◆ **Requirement**:
Copy out the text of all the items below, swapping each "Cookies" for "Browser-Cookies" and keeping everything else the same. Leave the pictures out.

Dataset entries:

§ §

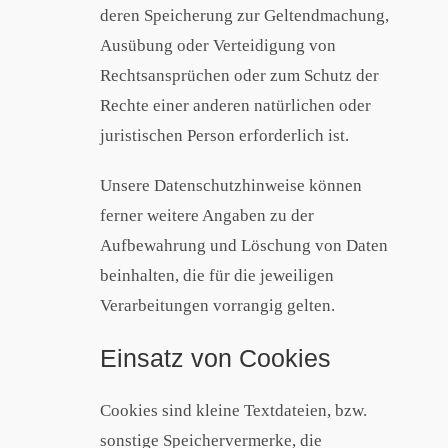
deren Speicherung zur Geltendmachung,
Ausübung oder Verteidigung von
Rechtsansprüchen oder zum Schutz der
Rechte einer anderen natürlichen oder
juristischen Person erforderlich ist.
Unsere Datenschutzhinweise können
ferner weitere Angaben zu der
Aufbewahrung und Löschung von Daten
beinhalten, die für die jeweiligen
Verarbeitungen vorrangig gelten.
Einsatz von Cookies
Cookies sind kleine Textdateien, bzw.
sonstige Speichervermerke, die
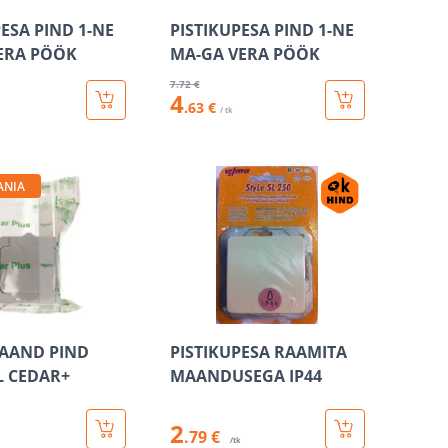
PESA PIND 1-NE
PISTIKUPESA PIND 1-NE
ERA PÖÖK
MA-GA VERA PÖÖK
7
.72 €
4
.63 €
/ tk
ANIA
AAND PIND
PISTIKUPESA RAAMITA
L CEDAR+
MAANDUSEGA IP44
2
.79 €
/tk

§ §

◆ **Answer for this exercise**:
deren Speicherung zur Geltendmachung,
Ausübung oder Verteidigung von
Rechtsansprüchen oder zum Schutz der
Rechte einer anderen natürlichen oder
juristischen Person erforderlich ist.
Unsere Datenschutzhinweise können
ferner weitere Angaben zu der
Aufbewahrung und Löschung von Daten
beinhalten, die für die jeweiligen
Verarbeitungen vorrangig gelten.
Einsatz von Browser-Cookies
Browser-Cookies sind kleine Textdateien, bzw.
sonstige Speichervermerke, die
PESA PIND 1-NE
PISTIKUPESA PIND 1-NE
ERA PÖÖK
MA-GA VERA PÖÖK
7
.72 €
4
.63 €
/ tk
ANIA
AAND PIND
PISTIKUPESA RAAMITA
L CEDAR+
MAANDUSEGA IP44
2
.79 €
/tk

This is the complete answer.